__Trecho do relato__

Aos trancos sem relâmpagos

Aconteceu o que eu temia! A política local realmente deu uma complicadinha no nosso trabalho. A parceria entre a instituição que me contratou e a prefeitura foi desfeita sem explicações. Ficamos sem motorista e eu tive que usar de minha diplomacia para ver se o tempo abria de novo. Pois ele literalmente fechou! Gente, do nada fez um frio como o de Juiz de fora. Uma loucura! Mas logo tudo se resolveu, os ânimos se acalmaram e no fim das contas só fiquei sem um dia de aula, que já fui notificada, não precisarei repor.

O novo motorista é também agente de saúde e a visão dele do Quaresma é bem menos romântica do que a minha. Aliás sucede comigo como todo processo histórico. Depois do romantismo, realismo. Ontem, minha aluna preferida, Santa, por ser alegre e cantante, chegou tristinha. Perguntei que bicho tinha mordido ela e ela me falou que tava com dificuldade de andar. Levantou a saia e eu nunca tinha visto isso de perto... Acho que é hanseníase. Nas pernas, no pé e nas mãos. Como estamos trabalhando com durepox e verniz ela nem pôde fazer nada e ficou mais triste ainda. Meu coração se partiu em dois e ontem a noite quase não dormi. Era isso e outras questões também que não cabem aqui... O motorista/agente de saúde disse que ia ver um jeito de ajudar ela...

__O que fazer__
[A] Liste as partes do corpo em que, segundo o relato sobre as aulas em Quaresma, a professora viu as marcas na aluna Santa.
[B] Prossiga o relato sobre as aulas em Quaresma a partir da última frase apresentada.
Os registros a seguir formam um material independente do relato.

__Seção de registros__
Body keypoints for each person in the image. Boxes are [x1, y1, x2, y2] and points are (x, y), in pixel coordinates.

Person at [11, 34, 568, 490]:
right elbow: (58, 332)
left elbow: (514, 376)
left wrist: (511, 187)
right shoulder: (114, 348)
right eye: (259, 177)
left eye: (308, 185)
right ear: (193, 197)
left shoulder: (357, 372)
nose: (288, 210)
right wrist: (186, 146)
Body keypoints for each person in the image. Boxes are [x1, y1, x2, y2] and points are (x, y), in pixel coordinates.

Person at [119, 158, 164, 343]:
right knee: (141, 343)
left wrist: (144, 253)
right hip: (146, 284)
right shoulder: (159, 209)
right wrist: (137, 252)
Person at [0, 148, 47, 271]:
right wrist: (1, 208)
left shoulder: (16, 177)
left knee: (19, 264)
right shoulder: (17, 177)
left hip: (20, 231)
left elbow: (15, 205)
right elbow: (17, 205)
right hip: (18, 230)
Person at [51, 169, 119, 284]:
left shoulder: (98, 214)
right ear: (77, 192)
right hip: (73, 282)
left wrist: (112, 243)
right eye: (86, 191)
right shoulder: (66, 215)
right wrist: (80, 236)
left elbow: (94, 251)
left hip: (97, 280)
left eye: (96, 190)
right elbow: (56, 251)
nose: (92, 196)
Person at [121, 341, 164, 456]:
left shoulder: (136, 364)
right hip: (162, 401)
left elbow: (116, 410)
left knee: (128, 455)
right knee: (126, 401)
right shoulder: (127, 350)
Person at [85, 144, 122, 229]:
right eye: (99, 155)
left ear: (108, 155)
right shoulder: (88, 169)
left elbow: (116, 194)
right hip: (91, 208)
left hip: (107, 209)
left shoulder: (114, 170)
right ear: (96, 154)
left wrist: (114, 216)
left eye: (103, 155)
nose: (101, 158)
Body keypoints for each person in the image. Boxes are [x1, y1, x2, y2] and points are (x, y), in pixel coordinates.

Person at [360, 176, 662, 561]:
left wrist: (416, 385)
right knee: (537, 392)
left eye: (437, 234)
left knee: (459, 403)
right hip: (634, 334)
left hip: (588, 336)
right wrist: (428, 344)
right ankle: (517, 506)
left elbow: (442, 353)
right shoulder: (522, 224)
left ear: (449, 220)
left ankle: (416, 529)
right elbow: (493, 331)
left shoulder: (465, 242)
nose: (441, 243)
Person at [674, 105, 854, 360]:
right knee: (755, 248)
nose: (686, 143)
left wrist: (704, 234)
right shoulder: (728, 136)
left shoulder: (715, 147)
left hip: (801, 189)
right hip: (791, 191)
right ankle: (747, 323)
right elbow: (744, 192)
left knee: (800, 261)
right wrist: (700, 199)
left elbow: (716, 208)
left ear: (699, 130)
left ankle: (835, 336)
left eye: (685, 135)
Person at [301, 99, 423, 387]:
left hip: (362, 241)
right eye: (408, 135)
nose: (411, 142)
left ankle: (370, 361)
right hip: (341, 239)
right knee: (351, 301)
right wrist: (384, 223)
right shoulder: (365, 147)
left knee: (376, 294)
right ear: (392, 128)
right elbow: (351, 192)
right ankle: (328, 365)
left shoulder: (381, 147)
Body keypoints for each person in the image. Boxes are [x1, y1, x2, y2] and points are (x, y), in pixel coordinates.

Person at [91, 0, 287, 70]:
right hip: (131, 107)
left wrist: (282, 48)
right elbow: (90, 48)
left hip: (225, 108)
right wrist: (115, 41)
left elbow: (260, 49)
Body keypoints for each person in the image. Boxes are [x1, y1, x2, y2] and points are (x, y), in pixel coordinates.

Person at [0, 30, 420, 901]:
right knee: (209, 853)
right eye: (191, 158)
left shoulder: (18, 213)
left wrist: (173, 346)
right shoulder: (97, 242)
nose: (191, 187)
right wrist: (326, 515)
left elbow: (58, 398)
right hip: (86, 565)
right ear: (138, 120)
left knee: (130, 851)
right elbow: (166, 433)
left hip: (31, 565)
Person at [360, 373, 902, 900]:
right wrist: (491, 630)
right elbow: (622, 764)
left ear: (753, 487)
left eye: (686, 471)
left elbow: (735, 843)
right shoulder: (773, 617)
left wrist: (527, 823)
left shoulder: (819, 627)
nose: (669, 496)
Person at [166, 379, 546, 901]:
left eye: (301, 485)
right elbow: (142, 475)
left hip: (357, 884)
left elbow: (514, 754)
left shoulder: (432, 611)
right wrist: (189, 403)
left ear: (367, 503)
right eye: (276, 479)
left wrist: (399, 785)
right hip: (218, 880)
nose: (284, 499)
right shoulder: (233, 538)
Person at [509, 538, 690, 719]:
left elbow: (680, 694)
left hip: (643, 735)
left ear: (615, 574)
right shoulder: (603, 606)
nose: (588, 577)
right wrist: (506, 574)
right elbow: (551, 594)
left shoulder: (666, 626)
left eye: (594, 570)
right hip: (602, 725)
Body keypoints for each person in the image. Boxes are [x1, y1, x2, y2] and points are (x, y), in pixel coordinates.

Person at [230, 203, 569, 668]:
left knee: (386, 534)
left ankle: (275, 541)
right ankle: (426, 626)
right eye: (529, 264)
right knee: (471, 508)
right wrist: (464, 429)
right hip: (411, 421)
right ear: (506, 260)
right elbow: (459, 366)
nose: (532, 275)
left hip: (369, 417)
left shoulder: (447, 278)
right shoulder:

__Resultados das tarefas__
[A] Pernas, pé e mãos.

[B]
Mas de resto tudo de vento em popa. Nossa coleção de biju tá coloridíssima! Pena que esqueci o cabo (não esperava conseguir net hj) para colocar as fotos. Mas em breve colocarei. Vocês vão ver tudo! tem muita coisa... Digamos inusitada, rs. mas estou super satisfeita com o trabalho pq é esse tipo de liberdade que eu queria nas minhas aulas. Queria que elas mostrassem a alma delas. A feirinha que está complicada. Elas se sentem muito discriminadas pela população de Setubinha e não querem dar as caras. Sem falar que tudo que estão produzindo estão fazendo pra elas! Por mais que se faça para vender escuto sempre algo do tipo: "Tomara que isso não venda pra ficar para mim". É muito engraçado.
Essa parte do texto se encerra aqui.